- _Data supplied_
◇ ◇ ◇ ◇
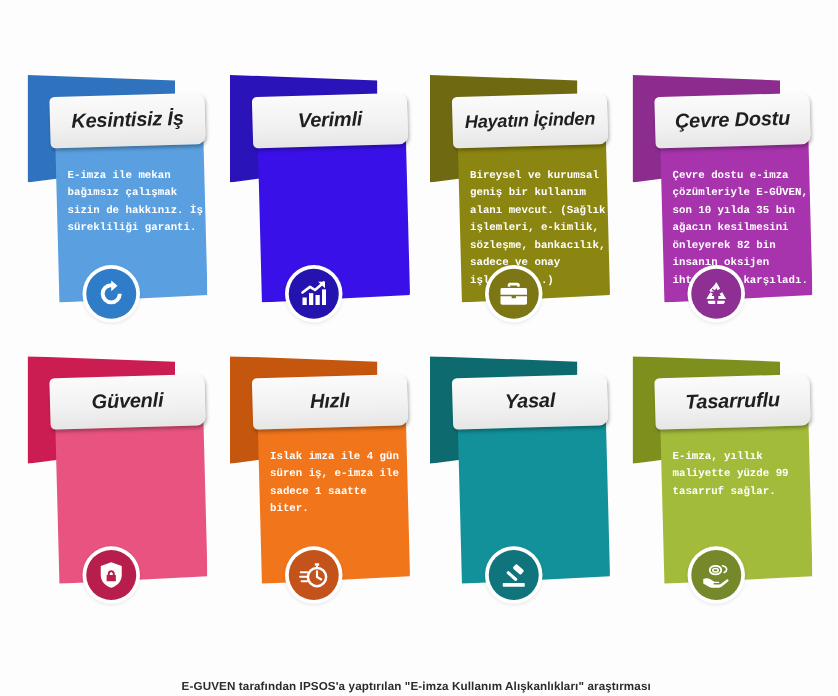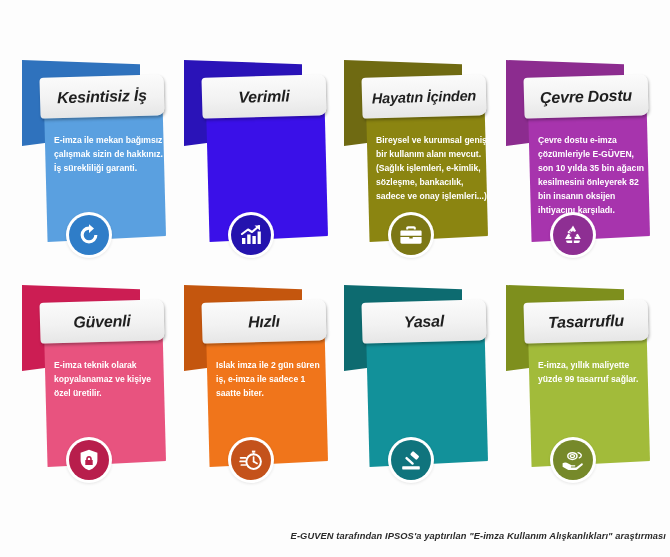"E-imza ile mekan bağımsız çalışmak" .body-text { font-family: none -> Liberation Mono, monospace }
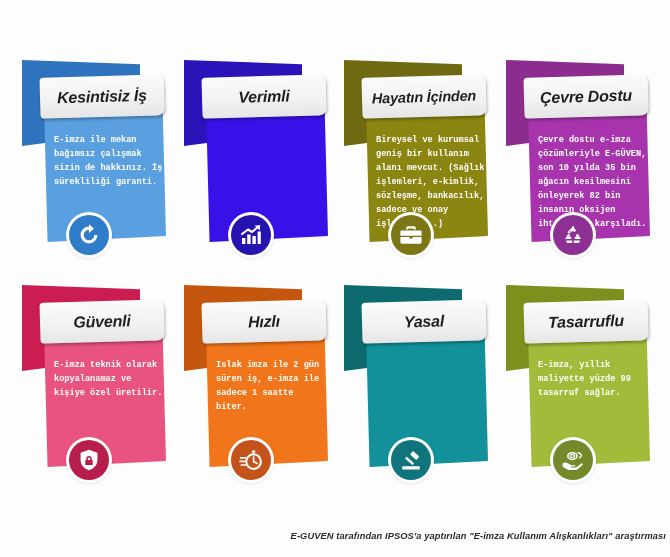"E-imza teknik olarak kopyalanamaz ve" div.body-text { html: <div>E-imza teknik olarak kopyalanamaz ve kişiye özel üretilir.</div> -> none }
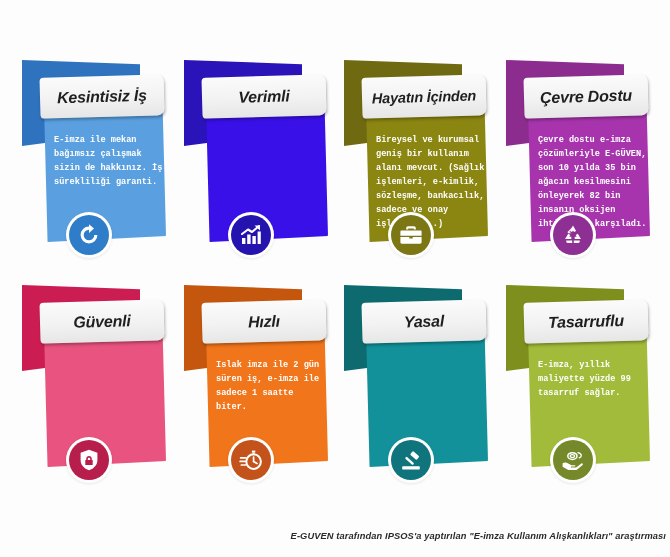"Islak imza ile 2 gün" div.body-text { text: 2 -> 4 }
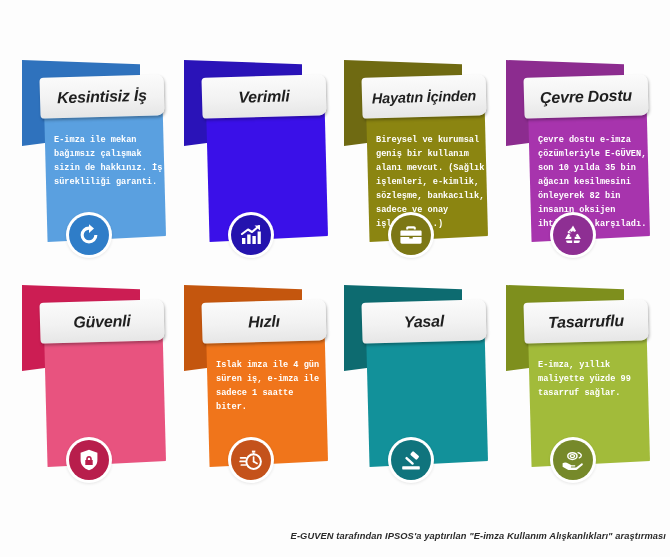"E-GUVEN tarafından IPSOS'a yaptırılan" #footer { bottom: 14px -> 0; font-style: italic -> none; text-align: right -> center }
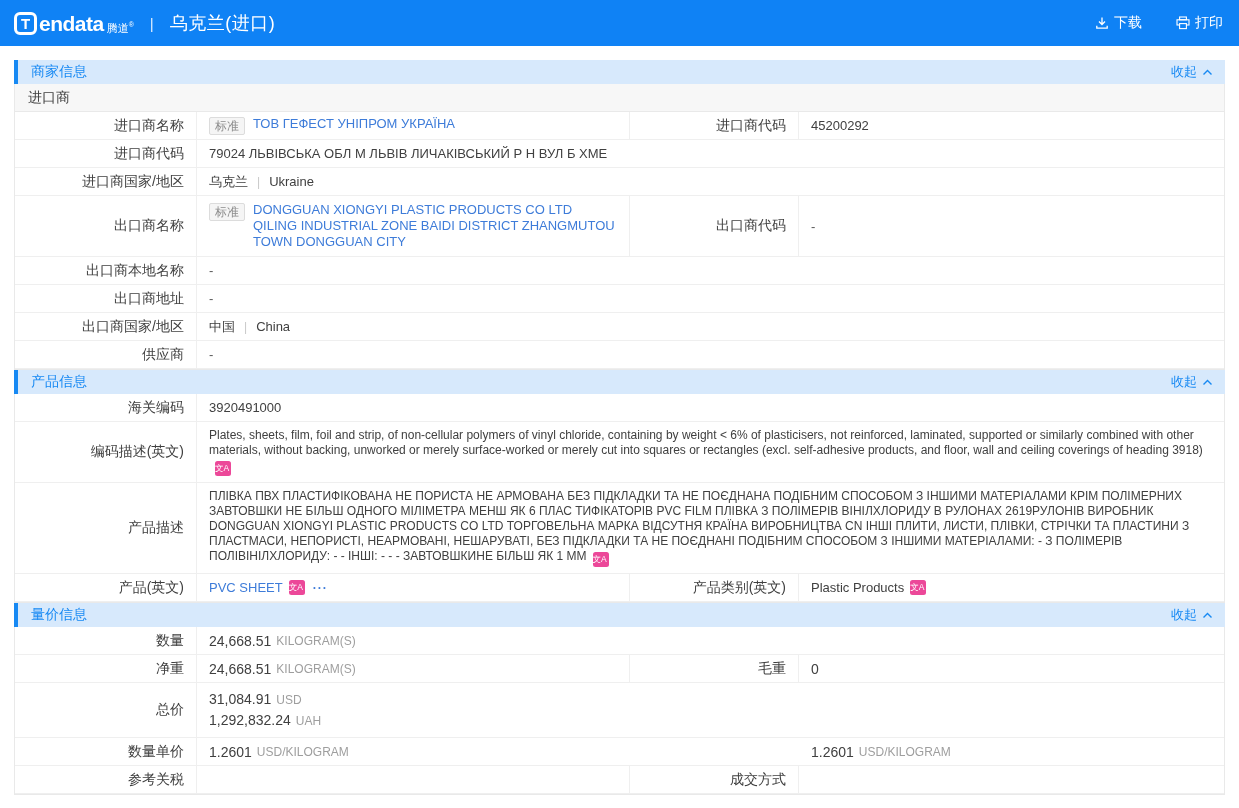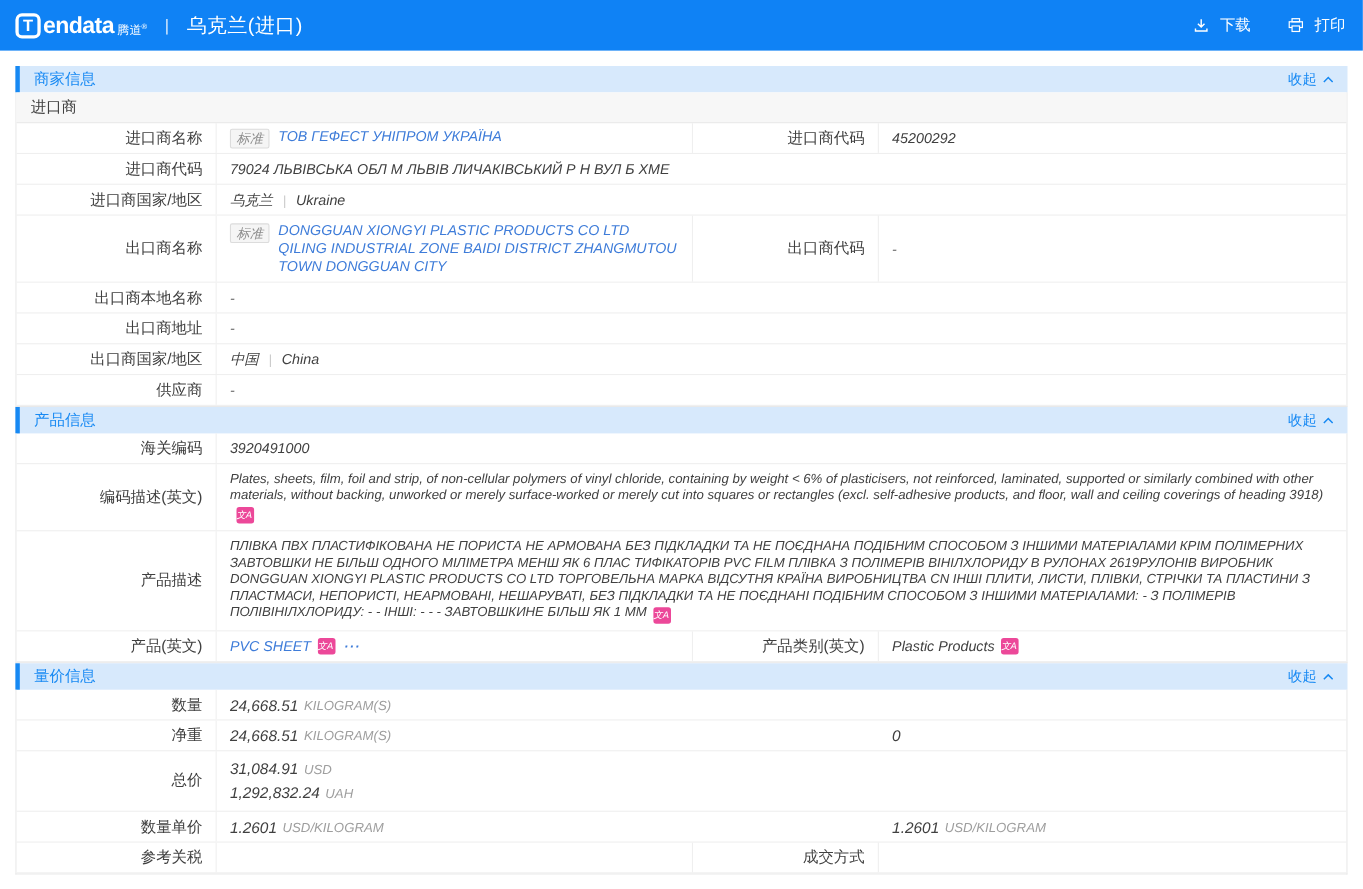"下载" .tb-btn { gap: 10px -> 5px }
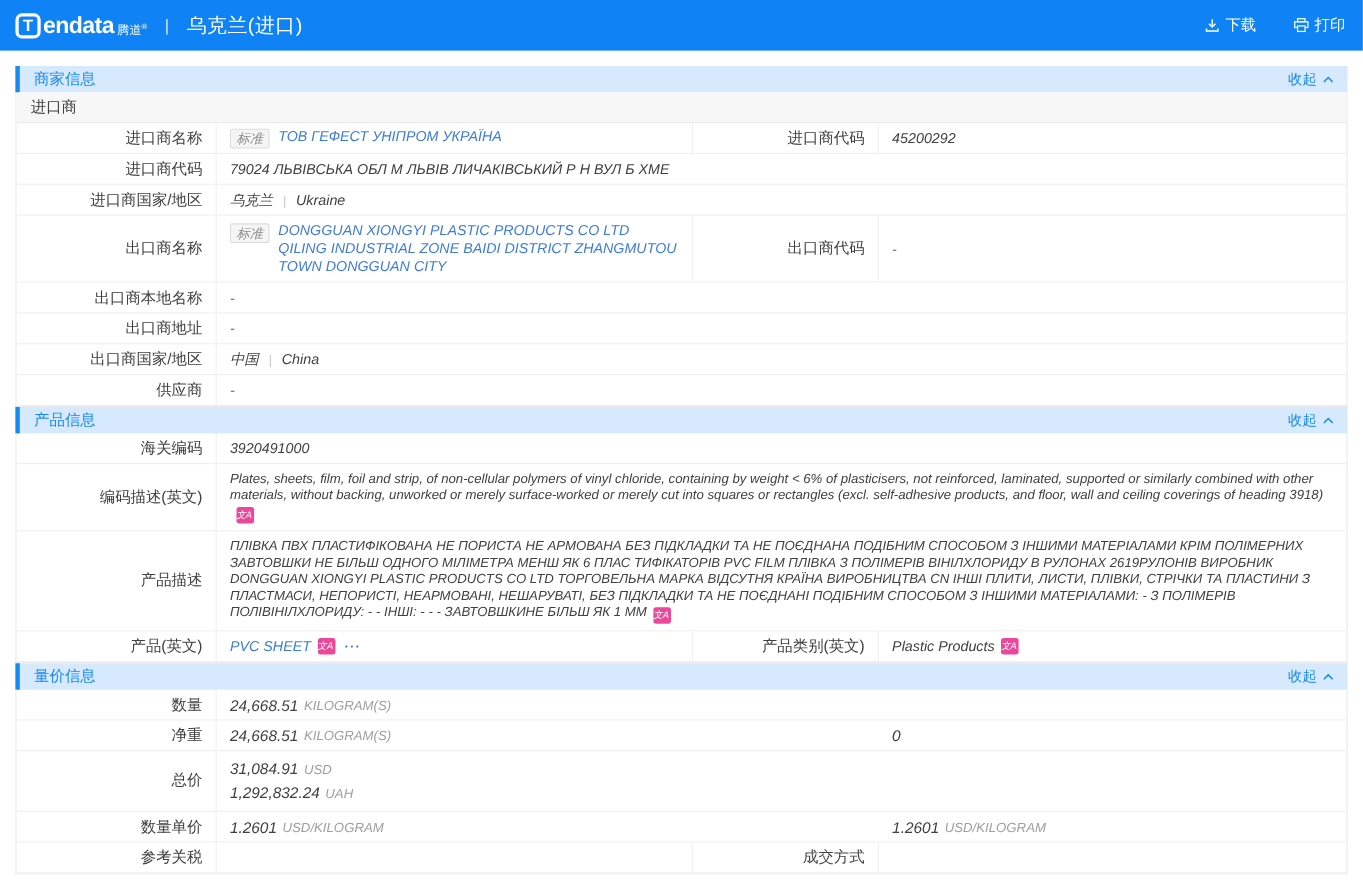"标准" .val { font-style: italic -> none }
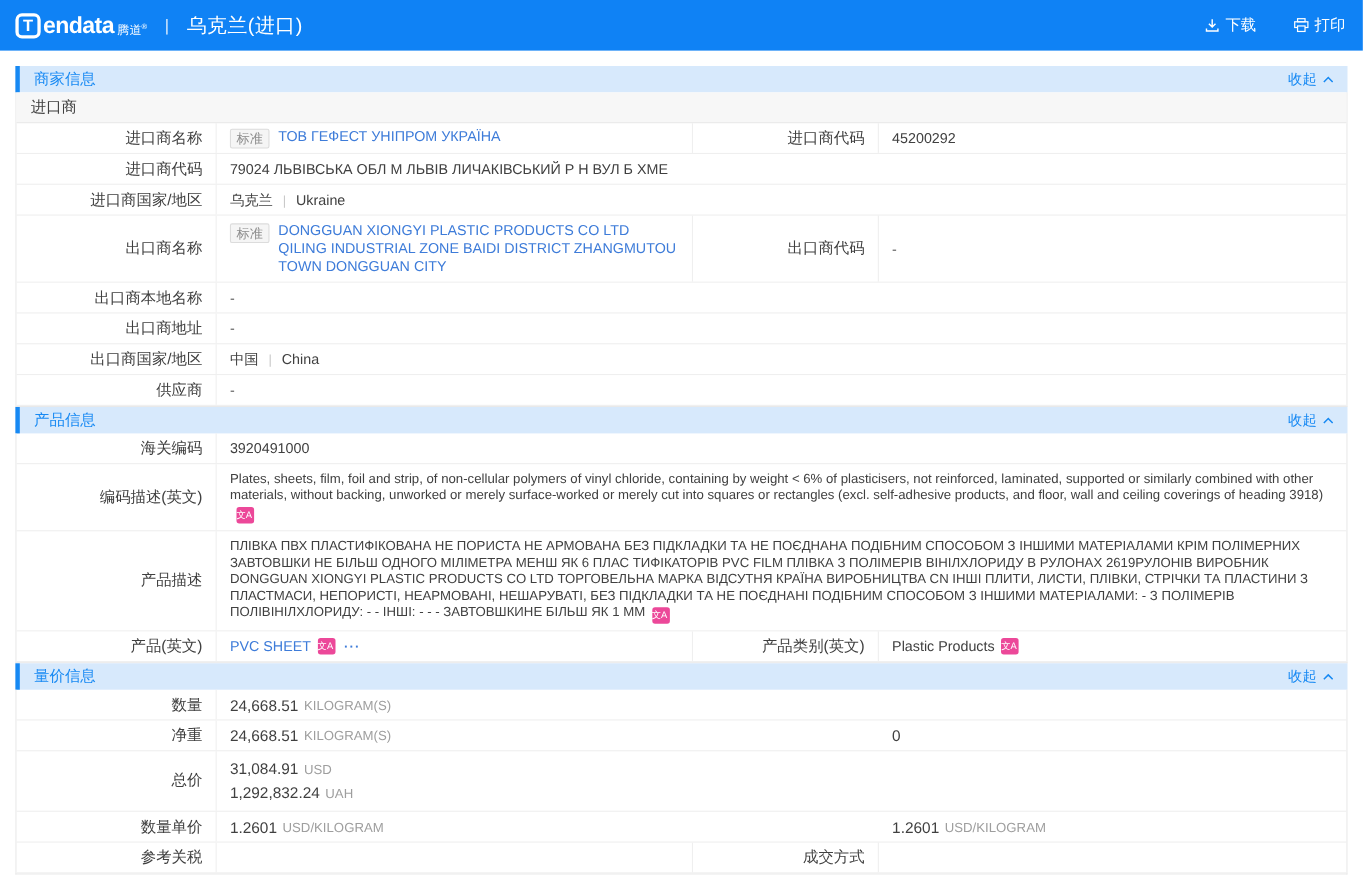"毛重" div.lbl { html: none -> <div>毛重</div> }
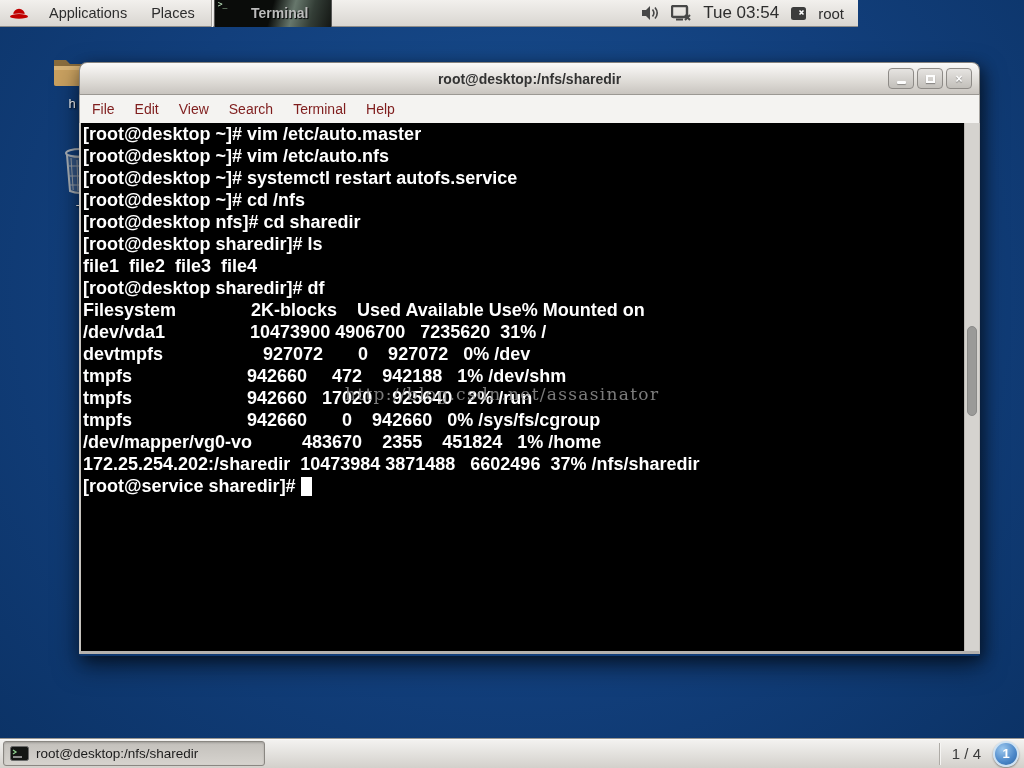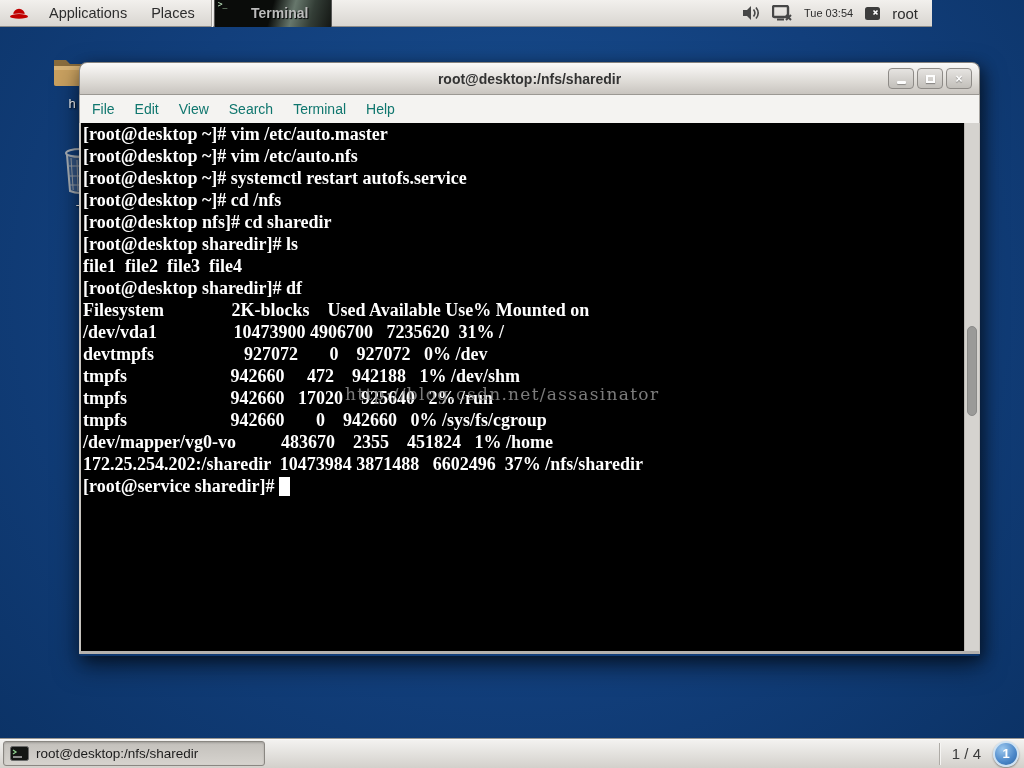"Applications" .top-panel { width: 932px -> 858px }
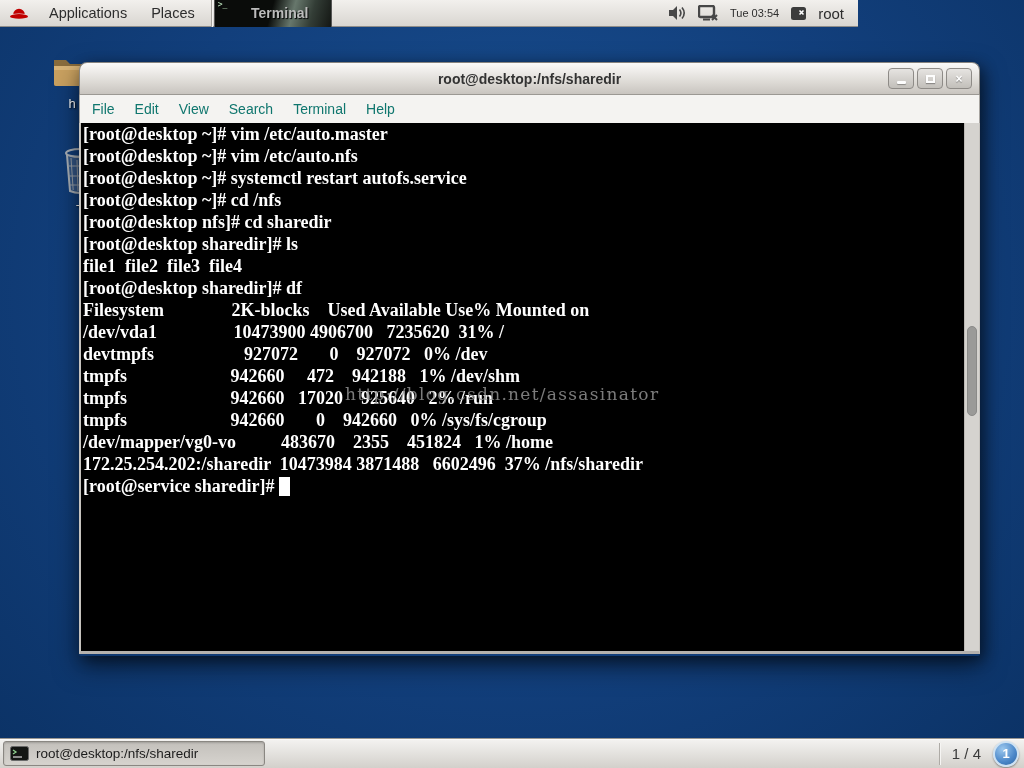"Tue 03:54" .tp-clock { font-size: 11px -> 17px }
◇ ◇ ◇ ◇
- _Directive_
Take the lines from the start of the material to the line with "text: 2 -> 4", both included, and transcribe them exactly without the pictures.

- _Solution below_
"E-imza ile mekan bağımsız çalışmak" .body-text { font-family: none -> Liberation Mono, monospace }
"E-imza teknik olarak kopyalanamaz ve" div.body-text { html: <div>E-imza teknik olarak kopyalanamaz ve kişiye özel üretilir.</div> -> none }
"Islak imza ile 2 gün" div.body-text { text: 2 -> 4 }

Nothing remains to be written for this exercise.